Стать дельфином - страница 11



Оставив все формальности на завтра, они пошли в одну из ближайших конюшен. Управляющий искренне полагал, что для того, чтобы Джерри уснул со спокойной совестью, тот должен непременно увидеть свое непосредственное место работы, не смотря на поздний час. Джерри, возможно, не согласился бы с таким проявлением заботы – но его никто не спросил, а «выпендриваться» с первых минут пребывания в месте, где обещают хорошо платить и не подвергать его организм всяким экологическим и неэкологическим вредностям, он не решился.

Управляющий взял большой фонарь, закрыл дверь конторы на ключ и, сутулясь, пошел по дорожке к конюшне, еле видневшейся в темноте. Джерри шел за ним, то и дело спотыкаясь – он провел почти весь день за рулем, был голоден и очень хотел спать. И потом, его предыдущие места работы были в городской черте, его ноги привыкли к асфальту и, если бы не тренированность серфера, он бы уже пару раз упал на крупный гравий, которым была устлана волнистая, как стиральная доска, дорожка.

Наконец, они дошли до конюшни, и управляющий включил освещение.

Глава 10

Джерри не переставал удивляться, почему его взяли на работу на это ранчо. У него не было никакого опыта работы с таким огромным табуном лошадей. Да, в подростковые годы он проводил лето на ферме своего деда, наслаждаясь свободой и ароматами прерии. В его ведении тогда находились пара-тройка лошадей и небольшое стадо барашков. Все обязанности его ограничивались уборкой стойла, присмотром за пасущимися четвероногими и встречей и проводами местного ветеринара, регулярно навещавшего ферму и приезжавшего среди ночи по случаю отела и окота, а также ожеребления.

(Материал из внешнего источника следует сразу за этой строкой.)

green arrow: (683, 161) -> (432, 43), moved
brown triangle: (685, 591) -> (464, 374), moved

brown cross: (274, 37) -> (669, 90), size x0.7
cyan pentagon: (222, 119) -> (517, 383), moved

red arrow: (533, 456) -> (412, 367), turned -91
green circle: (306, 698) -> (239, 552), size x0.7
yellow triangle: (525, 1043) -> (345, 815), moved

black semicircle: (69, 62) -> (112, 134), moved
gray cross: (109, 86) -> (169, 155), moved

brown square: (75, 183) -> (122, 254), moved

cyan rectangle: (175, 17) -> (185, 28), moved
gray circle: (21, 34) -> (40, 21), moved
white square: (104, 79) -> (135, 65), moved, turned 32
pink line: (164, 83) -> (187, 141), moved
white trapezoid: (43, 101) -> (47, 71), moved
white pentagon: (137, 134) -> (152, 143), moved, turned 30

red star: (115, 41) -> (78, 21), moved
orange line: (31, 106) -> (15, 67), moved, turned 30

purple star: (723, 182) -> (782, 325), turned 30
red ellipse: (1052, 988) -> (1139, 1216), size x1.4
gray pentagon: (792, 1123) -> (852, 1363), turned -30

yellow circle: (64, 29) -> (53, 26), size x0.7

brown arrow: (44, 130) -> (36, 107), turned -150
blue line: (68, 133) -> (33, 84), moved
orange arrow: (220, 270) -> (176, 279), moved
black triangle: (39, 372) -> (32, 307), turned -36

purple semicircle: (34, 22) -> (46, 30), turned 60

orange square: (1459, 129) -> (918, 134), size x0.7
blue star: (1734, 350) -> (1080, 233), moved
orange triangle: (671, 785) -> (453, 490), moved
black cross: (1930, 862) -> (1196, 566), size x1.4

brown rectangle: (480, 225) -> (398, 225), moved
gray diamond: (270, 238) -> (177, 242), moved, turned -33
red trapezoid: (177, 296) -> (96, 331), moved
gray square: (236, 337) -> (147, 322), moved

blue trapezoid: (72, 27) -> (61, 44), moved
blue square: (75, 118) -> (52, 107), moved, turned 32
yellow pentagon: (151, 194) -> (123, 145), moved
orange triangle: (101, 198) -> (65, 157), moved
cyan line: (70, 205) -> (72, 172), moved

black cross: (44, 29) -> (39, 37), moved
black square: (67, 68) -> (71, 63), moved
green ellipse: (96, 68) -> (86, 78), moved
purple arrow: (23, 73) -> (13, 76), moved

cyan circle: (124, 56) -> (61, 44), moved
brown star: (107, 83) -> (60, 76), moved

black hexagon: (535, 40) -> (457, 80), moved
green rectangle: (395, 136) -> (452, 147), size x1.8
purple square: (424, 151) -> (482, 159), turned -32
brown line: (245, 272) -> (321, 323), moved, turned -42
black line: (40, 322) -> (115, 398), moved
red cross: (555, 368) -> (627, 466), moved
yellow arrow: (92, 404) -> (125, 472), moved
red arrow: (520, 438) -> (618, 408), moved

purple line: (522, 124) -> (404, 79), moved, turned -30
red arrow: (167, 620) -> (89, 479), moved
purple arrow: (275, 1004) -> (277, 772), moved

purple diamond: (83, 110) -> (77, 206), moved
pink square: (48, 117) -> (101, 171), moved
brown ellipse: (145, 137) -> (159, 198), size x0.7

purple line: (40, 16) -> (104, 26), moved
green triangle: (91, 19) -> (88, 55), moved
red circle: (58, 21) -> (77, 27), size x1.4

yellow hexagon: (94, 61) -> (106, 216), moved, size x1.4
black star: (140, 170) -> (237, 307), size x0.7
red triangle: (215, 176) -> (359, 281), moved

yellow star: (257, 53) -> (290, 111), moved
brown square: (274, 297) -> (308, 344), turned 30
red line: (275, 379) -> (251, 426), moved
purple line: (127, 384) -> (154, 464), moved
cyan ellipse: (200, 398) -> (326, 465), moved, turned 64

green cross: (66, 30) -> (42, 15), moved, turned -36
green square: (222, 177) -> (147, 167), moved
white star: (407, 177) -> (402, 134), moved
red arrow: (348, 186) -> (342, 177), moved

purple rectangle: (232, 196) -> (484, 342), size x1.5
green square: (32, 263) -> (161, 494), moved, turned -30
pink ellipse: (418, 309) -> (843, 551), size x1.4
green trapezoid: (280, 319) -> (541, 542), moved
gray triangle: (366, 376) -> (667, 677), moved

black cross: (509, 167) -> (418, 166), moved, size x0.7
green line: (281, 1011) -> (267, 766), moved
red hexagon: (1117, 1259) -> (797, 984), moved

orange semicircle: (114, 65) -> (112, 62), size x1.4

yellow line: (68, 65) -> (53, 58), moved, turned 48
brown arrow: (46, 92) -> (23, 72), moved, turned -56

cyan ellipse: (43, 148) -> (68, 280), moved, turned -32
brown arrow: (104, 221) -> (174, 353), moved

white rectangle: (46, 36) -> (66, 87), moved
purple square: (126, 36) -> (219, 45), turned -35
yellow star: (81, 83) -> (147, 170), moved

Справедливости ради следует отметить, что Джерри нравилось возиться с домашними животными. На ферме деда он научился уважительно относиться к божьим тварям. И ценность жизни он понял там же, когда рожала его любимая кобыла Ласточка. В его память на всю жизнь впечатались ее огромные глаза с пульсирующими зрачками, полные влаги, горячее дыхание и пот, ее титанические потуги и дрожь перенапряжения, прокатывавшиеся по всему ее большому и сильному телу. Он помнил свое состояние, близкое к обмороку, при каждой схватке Ласточки, тревогу в глазах деда и суровость ветеринара. Каждый раз, когда воспоминания о тех родах всплывали в его мозгу, он начинал ощущать ломоту во всех мышцах, и пот начинал проступать сквозь поры его кожи, возвращая его к той ночи и пробуждая с неослабленной силой Страх Смерти. К счастью, ветеринар оказался на высоте, и, несмотря на трудно начавшиеся роды, Ласточка родила изумительного жеребенка-девочку, абсолютно рыжую с копыт до кончиков ушей, и с ярким белоснежным пятном-звездочкой прямо посредине лба. Глаза ее оказались разного цвета: один пятнисто-карий, а другой пронзительно серо-голубой. Когда Безе (конечно, честь назвать маленькую девочку была отдана Джерри) оправилась от рождения, встала на длинные тонюсенькие ножки и начала резво носиться вокруг матери на пастбище, всем открылась удивительная Красота, не измеримая никакими «золотыми сечениями» или философскими посылами. Это была Просто Божественная Красота и Божественная Самость, как это сформулировал дед Джерри, увлекавшийся на досуге философией и признававший в ней лишь Юнга и Энгельса, и критиковавший Платона – да, такой он был уникум.

Так вот, возвращаясь к тому эпизоду в жизни Джерри, он ощутил огромное облегчение, быстро сменившееся безудержным ликованием и благодарностью, в тот момент, когда из чрева кобылы, после мучительного ожидания людей и отчаянных усилий роженицы, появилась сначала мокрая голова жеребенка, стиснутая между его ножек, а затем, минут через десять, чрево кобылы полностью исторгло свой плод в плотном белесом пузыре. Ветеринар, проделавший разрыв в «рубашке» жеребенка сразу после появления головки на свет, внимательно осмотрел новорожденную, залез ей в горло, вытащив оттуда комок слизи и, покачав озабоченно головой, вдруг взял из копны сена соломину и стал щекотать жеребенка в ноздри.